With regards to ROCD you need to level with that person or people about your struggles and how this knowledge is helpful to them or what they could do for you! Hope this helps I’m with you!
Thank you it does. I just have bad anxiety from trying to stop rumination that it gets me spiraling.
I’m in the journey now and it’s hard. It’s emotional, challenging, and scary. I have had great stretches and then suddenly had awful ones. So I’d say I’m in the process of overcoming, slowly and painfully but surely. The journey is messy and there will be relapses. But it’s how you respond to them when they come that matters most.
I’m on the same page, it’ll be good for a bit and it makes me feel like I was better then it flares again. I understand that’s gonna be the process. The hardest thing is that my compulsion is 100% mental - I ruminate & check my feelings for anxiety - which is really hard to stop. Idk how to stop this feeling & I know if it doesn’t stop, then ERP might not work for me.
@Anonymous This is something I struggle a lot with too. Mine are all mental compulsions and ruminating
@Mak46 Try reading this and listen to his podcast to see if it helps you. Mental checks are definitely the hardest compulsion to stop, in my humble opinion. These needs to be stop before ERP does us any good.
@Anonymous Thanks for the resource!
@Mak46 Anytime! Trying to help anyone as much as I can. I just know how difficult this journey is. Let’s work hard, we’ll be able to do it one day!
@Anonymous Yeah that is very helpful! I haven't been feeling quite as anxious about stuff or having as many thoughts. But I have also experienced a loss of attraction which hasn't come back. So that is what is also happening with me a lot recently.
@Mak46 I feel you on that & trust me, I know the struggle. I have a fiancé who I love dearly but because of what I’m going thru, attraction for anything right now is beyond difficult to comprehend. I’m not a therapist, so take my thoughts for a grain of salt - but what I’ve learned is that since we’re always in “fight or flight” mode, our bodies doesn’t care about attraction or hunger. I know I’ve lost my appetite & it’s slowly improving, however it hasn’t been the same yet. I have hope that this isn’t going to last forever as long as we continue to work on it. Get a therapist, if you haven’t already. They do help.
@Anonymous Thanks for the advice. Yeah it makes sense that we are so anxious that doing anything else doesn't sound as interesting. I hope so too. Yeah and I have gone on dates with this one guy because I don't want to start avoiding that as well. But my ocd is definitely making that difficult. Especially since I have never had a boyfriend before and the whole thing makes me so anxious.
@Mak46 Definitely try to speak with a therapist. These comments will only be part of your assurance and I definitely do not want to participate in feeding your OCD “monster”. Mainly focus on yourself first before anything else!
@Anonymous Thanks. Yeah I have been trying to find one that I could maybe get insurance to cover. Thank you for listening to me.
@Mak46 NOCD has great therapists who are knowledgeable on ERP. I understand about the insurance situation tho, I’m paying out of pocket every sessions because my insurance doesn’t cover it. Definitely try to find some family or friends who are able to help or lend you money, if your insurance doesn’t cover it!

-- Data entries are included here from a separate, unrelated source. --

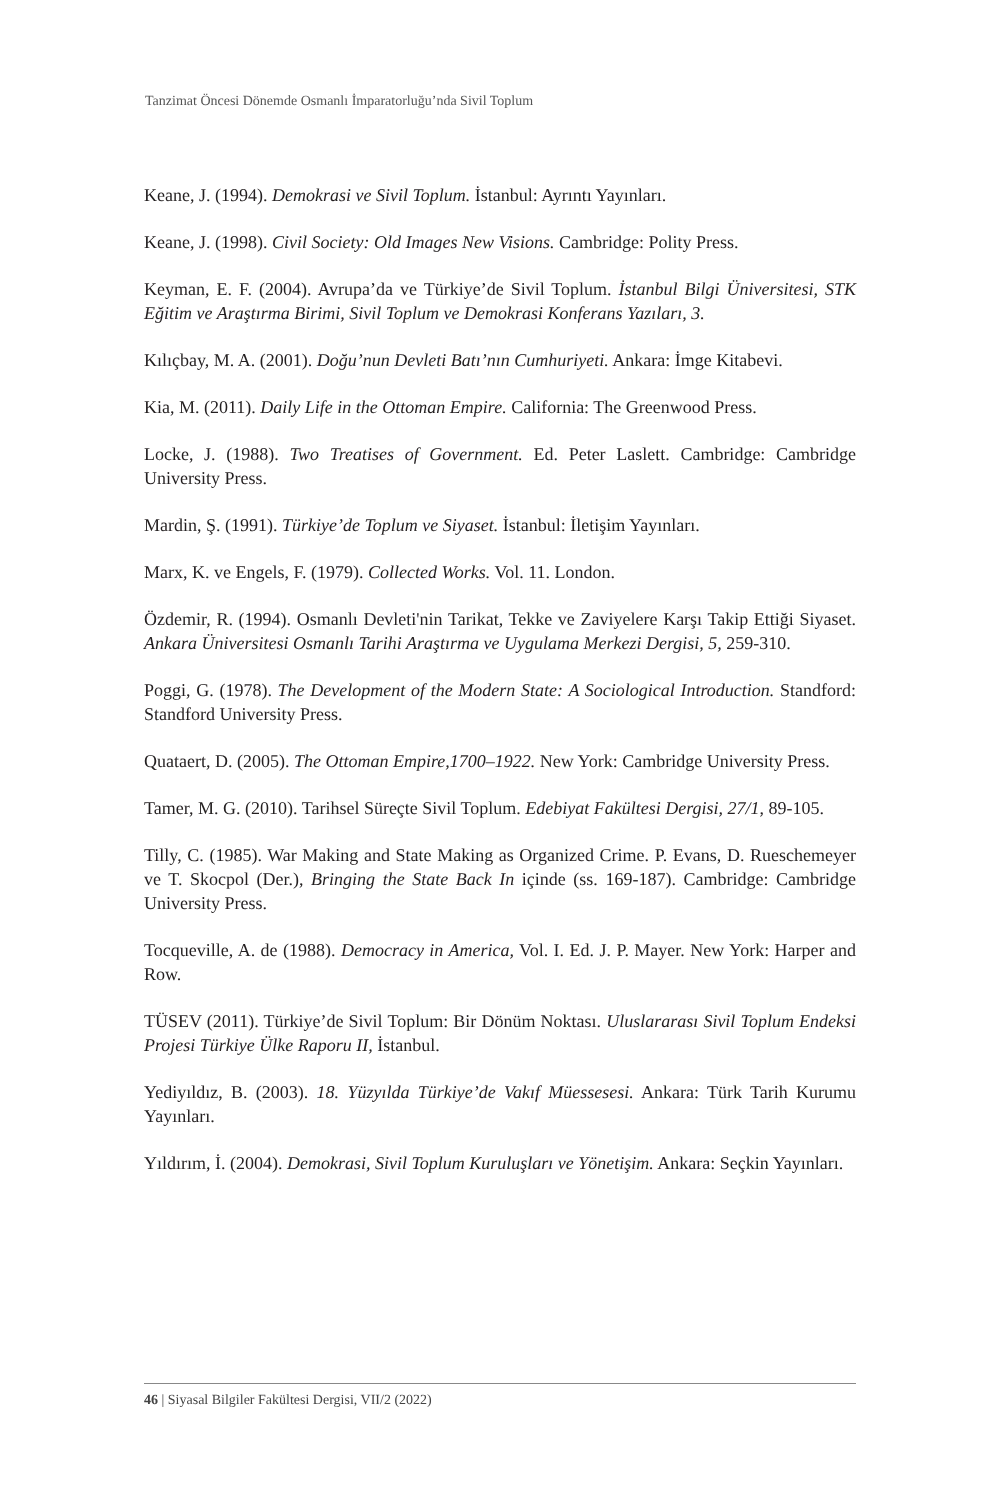Tanzimat Öncesi Dönemde Osmanlı İmparatorluğu’nda Sivil Toplum
Keane, J. (1994). Demokrasi ve Sivil Toplum. İstanbul: Ayrıntı Yayınları.
Keane, J. (1998). Civil Society: Old Images New Visions. Cambridge: Polity Press.
Keyman, E. F. (2004). Avrupa’da ve Türkiye’de Sivil Toplum. İstanbul Bilgi Üniversitesi, STK Eğitim ve Araştırma Birimi, Sivil Toplum ve Demokrasi Konferans Yazıları, 3.
Kılıçbay, M. A. (2001). Doğu’nun Devleti Batı’nın Cumhuriyeti. Ankara: İmge Kitabevi.
Kia, M. (2011). Daily Life in the Ottoman Empire. California: The Greenwood Press.
Locke, J. (1988). Two Treatises of Government. Ed. Peter Laslett. Cambridge: Cambridge University Press.
Mardin, Ş. (1991). Türkiye’de Toplum ve Siyaset. İstanbul: İletişim Yayınları.
Marx, K. ve Engels, F. (1979). Collected Works. Vol. 11. London.
Özdemir, R. (1994). Osmanlı Devleti'nin Tarikat, Tekke ve Zaviyelere Karşı Takip Ettiği Siyaset. Ankara Üniversitesi Osmanlı Tarihi Araştırma ve Uygulama Merkezi Dergisi, 5, 259-310.
Poggi, G. (1978). The Development of the Modern State: A Sociological Introduction. Standford: Standford University Press.
Quataert, D. (2005). The Ottoman Empire,1700–1922. New York: Cambridge University Press.
Tamer, M. G. (2010). Tarihsel Süreçte Sivil Toplum. Edebiyat Fakültesi Dergisi, 27/1, 89-105.
Tilly, C. (1985). War Making and State Making as Organized Crime. P. Evans, D. Rueschemeyer ve T. Skocpol (Der.), Bringing the State Back In içinde (ss. 169-187). Cambridge: Cambridge University Press.
Tocqueville, A. de (1988). Democracy in America, Vol. I. Ed. J. P. Mayer. New York: Harper and Row.
TÜSEV (2011). Türkiye’de Sivil Toplum: Bir Dönüm Noktası. Uluslararası Sivil Toplum Endeksi Projesi Türkiye Ülke Raporu II, İstanbul.
Yediyıldız, B. (2003). 18. Yüzyılda Türkiye’de Vakıf Müessesesi. Ankara: Türk Tarih Kurumu Yayınları.
Yıldırım, İ. (2004). Demokrasi, Sivil Toplum Kuruluşları ve Yönetişim. Ankara: Seçkin Yayınları.
46 | Siyasal Bilgiler Fakültesi Dergisi, VII/2 (2022)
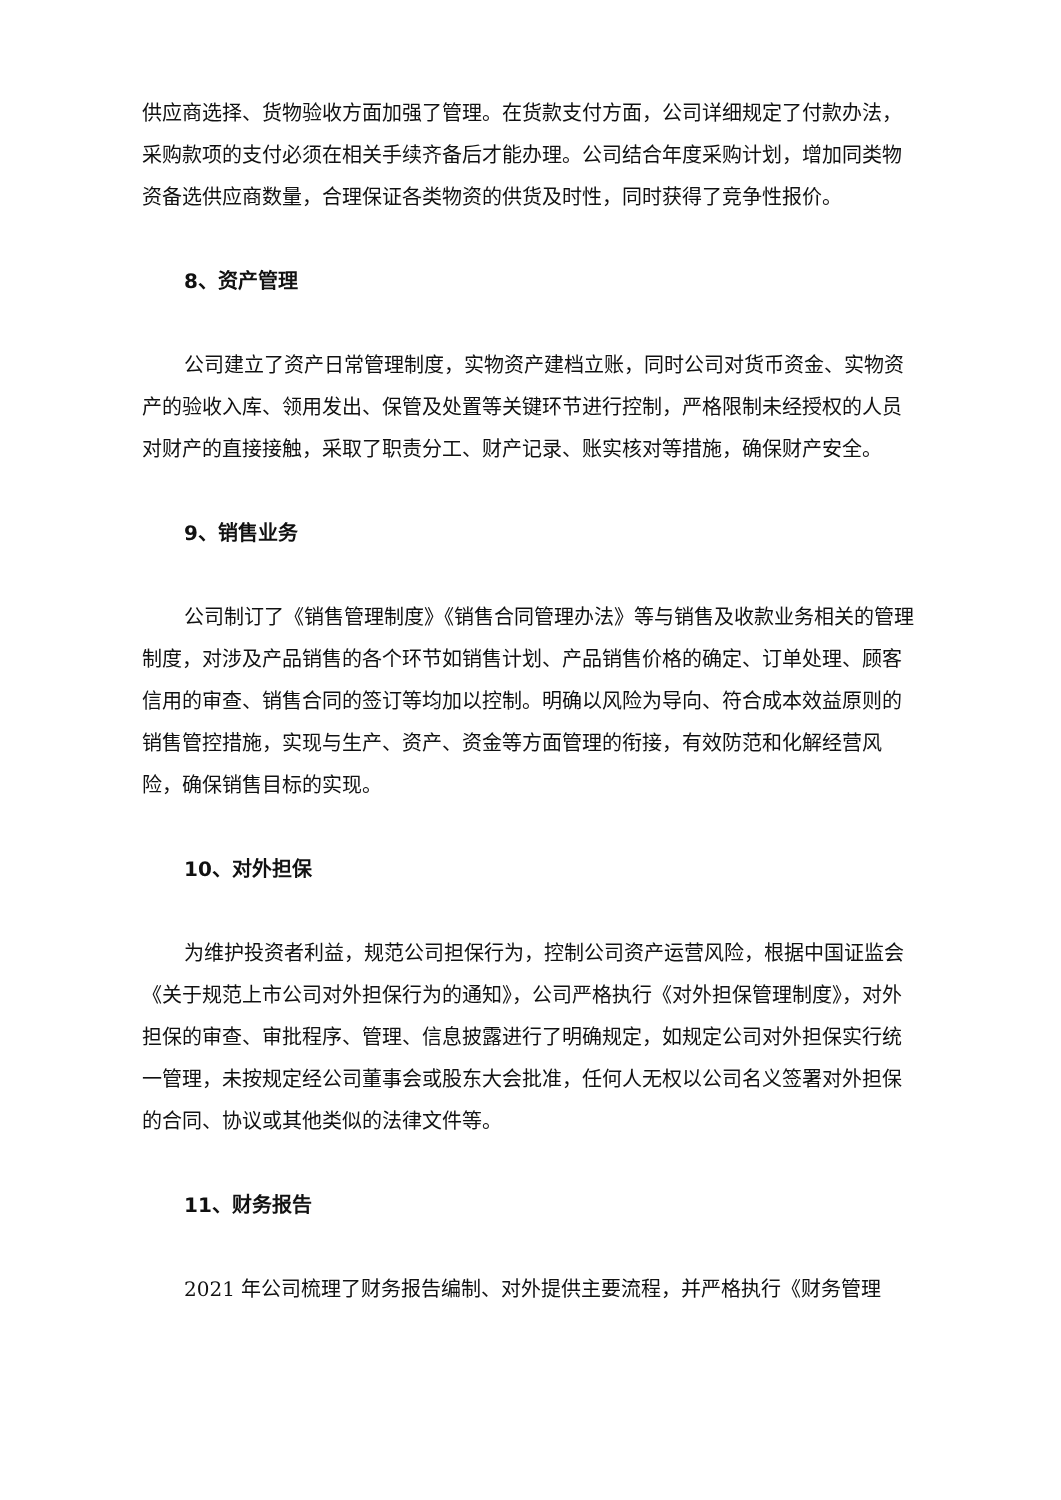供应商选择、货物验收方面加强了管理。在货款支付方面，公司详细规定了付款办法，采购款项的支付必须在相关手续齐备后才能办理。公司结合年度采购计划，增加同类物资备选供应商数量，合理保证各类物资的供货及时性，同时获得了竞争性报价。
8、资产管理
公司建立了资产日常管理制度，实物资产建档立账，同时公司对货币资金、实物资产的验收入库、领用发出、保管及处置等关键环节进行控制，严格限制未经授权的人员对财产的直接接触，采取了职责分工、财产记录、账实核对等措施，确保财产安全。
9、销售业务
公司制订了《销售管理制度》《销售合同管理办法》等与销售及收款业务相关的管理制度，对涉及产品销售的各个环节如销售计划、产品销售价格的确定、订单处理、顾客信用的审查、销售合同的签订等均加以控制。明确以风险为导向、符合成本效益原则的销售管控措施，实现与生产、资产、资金等方面管理的衔接，有效防范和化解经营风险，确保销售目标的实现。
10、对外担保
为维护投资者利益，规范公司担保行为，控制公司资产运营风险，根据中国证监会《关于规范上市公司对外担保行为的通知》，公司严格执行《对外担保管理制度》，对外担保的审查、审批程序、管理、信息披露进行了明确规定，如规定公司对外担保实行统一管理，未按规定经公司董事会或股东大会批准，任何人无权以公司名义签署对外担保的合同、协议或其他类似的法律文件等。
11、财务报告
2021 年公司梳理了财务报告编制、对外提供主要流程，并严格执行《财务管理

Just want you to know that I have seen *so* many people recover from these themes - you are not alone, there is light at the end of the tunnel. From a therapist's perspective, it's really important to embrace the ERP skills and to follow your therapist's suggestions ESPECIALLY when the OCD feels really real. I also encourage people not to get stuck with questions like "is it normal for people to think this way?" and instead ask yourself "what's good for my treatment?" and really prioritizing your treatment/recovery.
Thank you for your response to this Jenna! It gives me hope, especially on days when the OCD feelings seems so real. It is definitely a hard process but I am doing my best with my ERP homework 📚
Hi Jenna - I’m not sure if you’re going to see this. However I would like to hear your experience when it comes to my subtypes, which is SOOCD & ROCD. Since starting treatment / therapy, I’ve been feeling depressed and that causes my ability to love disappear. I can’t feel love towards my family or fiancé. I am especially more scared of not feeling that sprak or love towards my fiancé because deep down, I know I love him so much. He has supported me so much. This in turns makes me feel more sad, guilty & triggers my anxiety. Why is that?